Task instructions: With the pictures left out, restate every entry word for word.

Provided material:

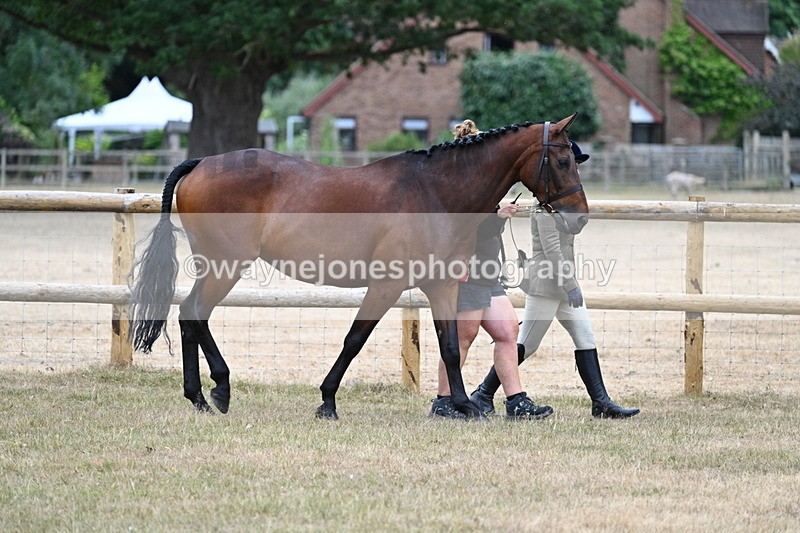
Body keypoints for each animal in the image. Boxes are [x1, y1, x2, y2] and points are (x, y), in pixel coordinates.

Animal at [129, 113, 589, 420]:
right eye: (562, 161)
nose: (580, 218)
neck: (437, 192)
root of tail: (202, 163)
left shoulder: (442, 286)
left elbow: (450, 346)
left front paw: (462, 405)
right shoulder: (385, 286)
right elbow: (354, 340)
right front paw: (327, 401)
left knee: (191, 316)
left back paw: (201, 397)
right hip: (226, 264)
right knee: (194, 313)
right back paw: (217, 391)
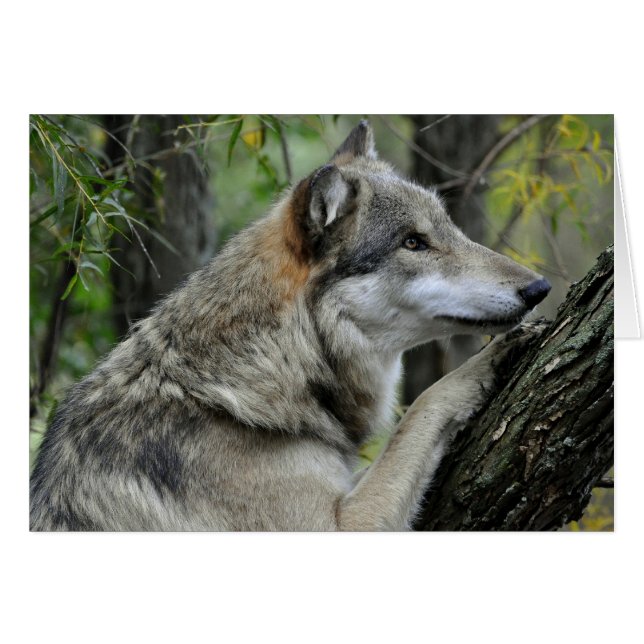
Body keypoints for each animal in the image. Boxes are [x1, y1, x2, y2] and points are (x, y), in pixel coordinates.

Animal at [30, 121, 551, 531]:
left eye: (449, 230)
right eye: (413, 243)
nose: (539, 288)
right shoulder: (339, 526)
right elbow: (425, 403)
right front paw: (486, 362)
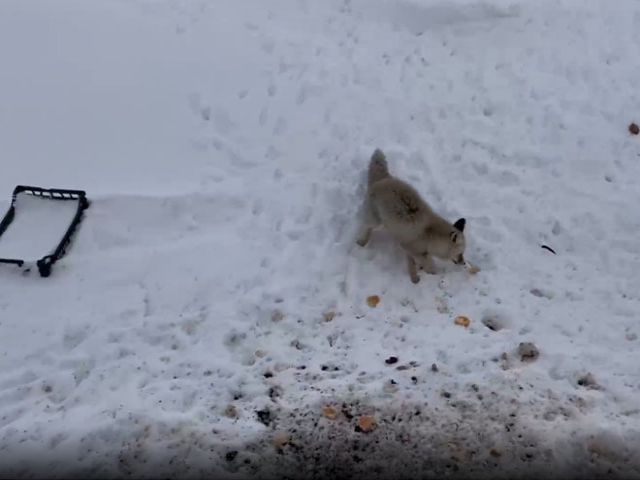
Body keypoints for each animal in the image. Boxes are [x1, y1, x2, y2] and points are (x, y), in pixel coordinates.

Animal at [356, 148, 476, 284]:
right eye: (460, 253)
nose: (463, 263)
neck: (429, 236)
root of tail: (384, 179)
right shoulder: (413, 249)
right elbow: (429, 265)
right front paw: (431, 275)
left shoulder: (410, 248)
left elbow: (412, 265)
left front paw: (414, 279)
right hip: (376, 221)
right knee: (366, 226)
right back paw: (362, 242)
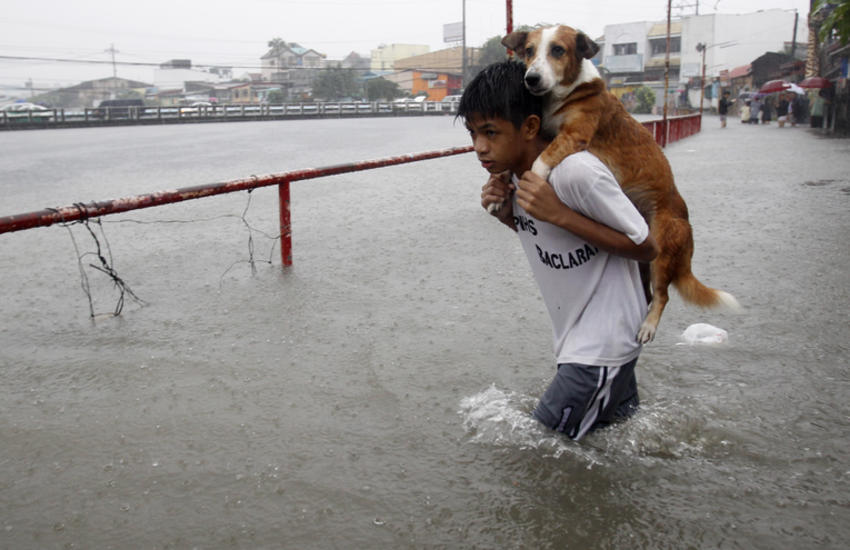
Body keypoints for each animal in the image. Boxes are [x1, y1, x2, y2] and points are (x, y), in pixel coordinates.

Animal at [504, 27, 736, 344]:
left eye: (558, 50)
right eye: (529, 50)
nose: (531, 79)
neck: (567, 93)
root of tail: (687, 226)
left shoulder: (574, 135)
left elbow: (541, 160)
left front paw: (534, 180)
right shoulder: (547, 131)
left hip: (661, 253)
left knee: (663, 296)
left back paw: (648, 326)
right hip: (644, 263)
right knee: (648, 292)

Solution to the problem:
Body keypoints for each animal in the image. Boxes are [x1, y1, x2, y2] and points are (x, y), in pixel coordinates.

Animal at [129, 113, 589, 420]:
right eye: (562, 161)
nose: (580, 218)
neck: (437, 192)
root of tail: (202, 163)
left shoulder: (442, 286)
left elbow: (450, 346)
left front paw: (462, 405)
right shoulder: (385, 286)
right elbow: (354, 340)
right front paw: (327, 401)
left knee: (191, 316)
left back paw: (201, 397)
right hip: (226, 264)
right knee: (194, 313)
right back paw: (217, 391)
Body keypoints for each animal in the image. Boxes are [x1, y1, x2, y2] and points are (x, y), in pixel coordinates.

Animal at [30, 121, 551, 531]:
left eye: (449, 230)
right eye: (413, 243)
nose: (539, 288)
right shoulder: (339, 526)
right elbow: (425, 403)
right front paw: (486, 362)
Body keypoints for each animal in the image. Boxes are [x1, y1, x2, y2] and points are (x, y), in pixel coordinates.

Animal at [356, 148, 476, 284]:
right eye: (460, 253)
nose: (463, 263)
neck: (429, 236)
root of tail: (384, 179)
right shoulder: (413, 249)
right elbow: (429, 265)
right front paw: (431, 275)
left shoulder: (410, 248)
left elbow: (412, 265)
left front paw: (414, 279)
right hip: (376, 221)
right knee: (366, 226)
right back paw: (362, 242)
Body keypoints for each animal in the image. Boxes are [x1, y1, x2, y2] and points are (x, y), in pixel coordinates.

Animal at [504, 27, 736, 344]:
left eye: (558, 50)
right eye: (529, 50)
nose: (531, 79)
neck: (567, 93)
root of tail: (687, 226)
left shoulder: (574, 135)
left elbow: (541, 160)
left front paw: (534, 180)
right shoulder: (547, 131)
left hip: (661, 253)
left knee: (663, 296)
left back paw: (648, 326)
right hip: (644, 263)
right knee: (648, 292)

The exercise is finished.